Assoiffé
Un abat-jour sur le tête d'un nain
de jardin à la peinture écaillée et poussiéreuse, et voila une lampe
bien utile dans un lieu si sombre. Il y a, devant moi, une table
bancale au teint acajou sur laquelle on a collé une large feuille
jaunie tirée de quelqu'almanach de chansons qu'on devine séculaire.
Aucun des tables n'est semblable, elle a une histoire et une façon
d'être bancale qui lui sont propres. Au mur, verni par la fumée de
clope, des photos noir et blanc de femmes ou d'artistes du début du xxe
siècle, des pochettes de 33 tours de chanteurs français comme Jean
ferrat, des dessins ou peintures d'artistes locaux avec étiquette de
prix dans le coin en bas à gauche, et des lampes dépareillées
accrochées irrégulièrement.
Tout fleure l'accumulé, la récup', le
bricolé à la bonne franquette, dans les nappes lourdes de fumées et de
conversations tantôt confinées tantôt braillardes, dans le bouillon de
musique que crachotent les baffles. Et la bière, bien sûr.
C'est
de l'authentique délibéré, au kilo, du spontané en-veux-tu-en-voila, du
pittoresque de principe, de l'humanité identitaire. Il y a de la
cohérence là-dedans et, mine de rien, ce n'est pas plus mal que dans un
endroit convenu mais équilibré, parce que c'est, au moins un peu, un
endroit qui se cherche, qui ne s'installe pas seulement dans l'idée
qu'il se fait de lui même. Et moi j'y suis et je bois.
A une table,
on se prend en photo, plusieurs fois, et le flash beurre un instant les
yeux des tables alentours, où ça discute fort, et fort gaillardement,
où on parle surtout de soi tout en se croyant à l'écoute, je pense, où
l'on est probablement des futer, pseudo ou ex étudiants.

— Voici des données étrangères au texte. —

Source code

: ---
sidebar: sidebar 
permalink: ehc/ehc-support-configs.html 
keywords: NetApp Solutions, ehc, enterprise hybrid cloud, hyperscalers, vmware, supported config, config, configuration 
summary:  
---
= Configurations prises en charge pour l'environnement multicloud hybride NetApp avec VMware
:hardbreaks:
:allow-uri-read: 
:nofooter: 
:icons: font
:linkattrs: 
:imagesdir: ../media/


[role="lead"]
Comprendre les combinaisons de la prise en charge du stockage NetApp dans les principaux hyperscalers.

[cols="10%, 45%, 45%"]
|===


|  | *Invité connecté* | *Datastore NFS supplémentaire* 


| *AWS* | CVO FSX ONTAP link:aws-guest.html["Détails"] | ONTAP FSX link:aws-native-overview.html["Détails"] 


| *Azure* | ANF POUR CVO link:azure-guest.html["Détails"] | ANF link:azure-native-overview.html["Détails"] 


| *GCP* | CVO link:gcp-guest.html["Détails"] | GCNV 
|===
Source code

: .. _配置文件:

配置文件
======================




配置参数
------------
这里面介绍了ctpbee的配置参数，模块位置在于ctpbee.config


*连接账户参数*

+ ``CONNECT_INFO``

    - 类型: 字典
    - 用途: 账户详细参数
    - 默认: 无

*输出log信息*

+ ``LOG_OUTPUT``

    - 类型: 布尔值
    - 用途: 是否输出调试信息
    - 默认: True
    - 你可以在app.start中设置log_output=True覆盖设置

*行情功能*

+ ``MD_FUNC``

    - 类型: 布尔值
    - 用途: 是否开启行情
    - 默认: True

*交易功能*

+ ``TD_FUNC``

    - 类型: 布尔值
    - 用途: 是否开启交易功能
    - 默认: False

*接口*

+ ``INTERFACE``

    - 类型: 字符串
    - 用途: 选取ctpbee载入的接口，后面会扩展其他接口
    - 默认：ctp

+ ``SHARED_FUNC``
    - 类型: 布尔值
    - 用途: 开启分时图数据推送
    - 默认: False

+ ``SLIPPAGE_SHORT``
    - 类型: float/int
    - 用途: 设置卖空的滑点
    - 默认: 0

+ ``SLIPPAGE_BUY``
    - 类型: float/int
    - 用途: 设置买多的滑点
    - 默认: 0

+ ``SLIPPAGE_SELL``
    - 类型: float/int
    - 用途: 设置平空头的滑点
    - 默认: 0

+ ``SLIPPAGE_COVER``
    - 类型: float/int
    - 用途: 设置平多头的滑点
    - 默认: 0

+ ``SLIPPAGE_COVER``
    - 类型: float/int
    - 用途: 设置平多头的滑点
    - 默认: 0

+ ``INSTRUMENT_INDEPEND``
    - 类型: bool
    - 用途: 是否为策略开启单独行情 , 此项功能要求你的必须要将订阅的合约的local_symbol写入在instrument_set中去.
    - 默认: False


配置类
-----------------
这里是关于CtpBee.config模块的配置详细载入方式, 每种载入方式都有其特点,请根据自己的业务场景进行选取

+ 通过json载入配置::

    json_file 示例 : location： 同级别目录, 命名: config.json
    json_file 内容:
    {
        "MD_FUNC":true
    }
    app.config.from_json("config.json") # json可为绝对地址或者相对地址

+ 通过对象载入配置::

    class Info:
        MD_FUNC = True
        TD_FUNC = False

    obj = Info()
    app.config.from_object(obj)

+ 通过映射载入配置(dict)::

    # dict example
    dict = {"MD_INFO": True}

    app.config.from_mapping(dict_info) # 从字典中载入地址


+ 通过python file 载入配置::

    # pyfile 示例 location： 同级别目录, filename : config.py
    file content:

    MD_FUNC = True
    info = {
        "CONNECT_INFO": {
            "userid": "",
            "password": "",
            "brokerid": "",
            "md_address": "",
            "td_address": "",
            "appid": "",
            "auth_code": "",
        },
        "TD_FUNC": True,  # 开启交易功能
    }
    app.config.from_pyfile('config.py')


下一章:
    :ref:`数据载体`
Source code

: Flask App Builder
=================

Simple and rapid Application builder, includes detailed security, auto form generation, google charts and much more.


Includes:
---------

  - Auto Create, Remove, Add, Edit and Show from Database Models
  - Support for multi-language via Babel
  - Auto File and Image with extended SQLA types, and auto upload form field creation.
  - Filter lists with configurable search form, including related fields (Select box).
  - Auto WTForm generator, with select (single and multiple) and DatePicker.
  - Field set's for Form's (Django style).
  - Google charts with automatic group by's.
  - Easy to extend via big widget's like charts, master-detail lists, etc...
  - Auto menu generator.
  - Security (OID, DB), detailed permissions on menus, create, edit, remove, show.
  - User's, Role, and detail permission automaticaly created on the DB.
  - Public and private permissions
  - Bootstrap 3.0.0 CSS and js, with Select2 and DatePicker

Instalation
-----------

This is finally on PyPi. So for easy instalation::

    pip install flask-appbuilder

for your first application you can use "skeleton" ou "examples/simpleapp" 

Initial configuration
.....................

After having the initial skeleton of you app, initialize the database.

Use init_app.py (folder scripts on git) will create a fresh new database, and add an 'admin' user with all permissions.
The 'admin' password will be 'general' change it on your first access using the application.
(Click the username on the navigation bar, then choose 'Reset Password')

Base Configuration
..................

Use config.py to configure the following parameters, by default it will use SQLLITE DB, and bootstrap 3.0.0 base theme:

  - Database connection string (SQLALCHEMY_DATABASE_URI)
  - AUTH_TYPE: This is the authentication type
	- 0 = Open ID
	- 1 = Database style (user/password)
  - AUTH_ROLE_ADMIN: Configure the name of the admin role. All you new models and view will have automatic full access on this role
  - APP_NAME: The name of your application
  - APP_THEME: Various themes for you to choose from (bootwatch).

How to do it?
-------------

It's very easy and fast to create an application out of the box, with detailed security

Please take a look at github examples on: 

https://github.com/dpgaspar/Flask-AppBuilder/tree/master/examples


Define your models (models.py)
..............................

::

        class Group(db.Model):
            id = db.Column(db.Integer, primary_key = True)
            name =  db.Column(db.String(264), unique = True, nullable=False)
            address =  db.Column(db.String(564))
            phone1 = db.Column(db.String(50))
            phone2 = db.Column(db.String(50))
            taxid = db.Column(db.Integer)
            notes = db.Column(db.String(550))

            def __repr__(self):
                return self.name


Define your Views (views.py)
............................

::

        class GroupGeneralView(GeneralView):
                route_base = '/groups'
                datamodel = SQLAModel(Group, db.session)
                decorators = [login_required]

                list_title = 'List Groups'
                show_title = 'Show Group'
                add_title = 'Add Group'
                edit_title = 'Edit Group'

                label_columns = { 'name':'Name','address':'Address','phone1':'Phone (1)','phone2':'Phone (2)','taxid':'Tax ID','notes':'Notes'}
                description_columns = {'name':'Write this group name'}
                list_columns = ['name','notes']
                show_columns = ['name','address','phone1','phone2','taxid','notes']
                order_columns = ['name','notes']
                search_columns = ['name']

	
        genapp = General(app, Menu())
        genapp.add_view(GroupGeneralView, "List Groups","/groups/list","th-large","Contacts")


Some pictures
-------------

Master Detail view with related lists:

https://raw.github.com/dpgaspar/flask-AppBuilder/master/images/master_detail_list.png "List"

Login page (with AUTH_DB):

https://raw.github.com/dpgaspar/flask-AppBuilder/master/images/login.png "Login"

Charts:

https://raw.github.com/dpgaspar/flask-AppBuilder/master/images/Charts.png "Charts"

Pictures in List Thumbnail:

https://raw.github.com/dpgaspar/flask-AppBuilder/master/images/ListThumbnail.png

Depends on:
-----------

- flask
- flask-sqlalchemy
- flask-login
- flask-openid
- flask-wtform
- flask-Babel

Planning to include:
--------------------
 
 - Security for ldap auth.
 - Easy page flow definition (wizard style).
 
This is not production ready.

Un repaire. Ouais. Un endroit vers lequel on converge, si ce bric à brac nous parle.
Bon, allez, pas de censure, pas de chichi : on est dans un grand jour,
niveau cliché total, complet, faut pa avoir peur qu'on ne nous croie
pas. Mêmem si c'est vrai, on ne nous croit jamais sans doute, pas
vraiment. A une table, une autre, on finit une bouteille de vin, on la
balade à la cantonnade jusqu'à ce que vide s'ensuive, et puis on sort
un accordéon. La fille qui en joue en joue sans doute mal, mais
l'accordéon est surtout cassé, il ne produit que des sons essouflés.
"Je l'ai trouvé dans les poubelles du cirque, dit-elle, faudra quand
même que je le file à Ludo pour qu'il puisse le réparer." Vous voyez le
genre.
PS: la photo est prise dans le café en question au cours d'un concert du groupe les Oisives, avec une fille qui sait VRAIMENT jouer de l'accordéon.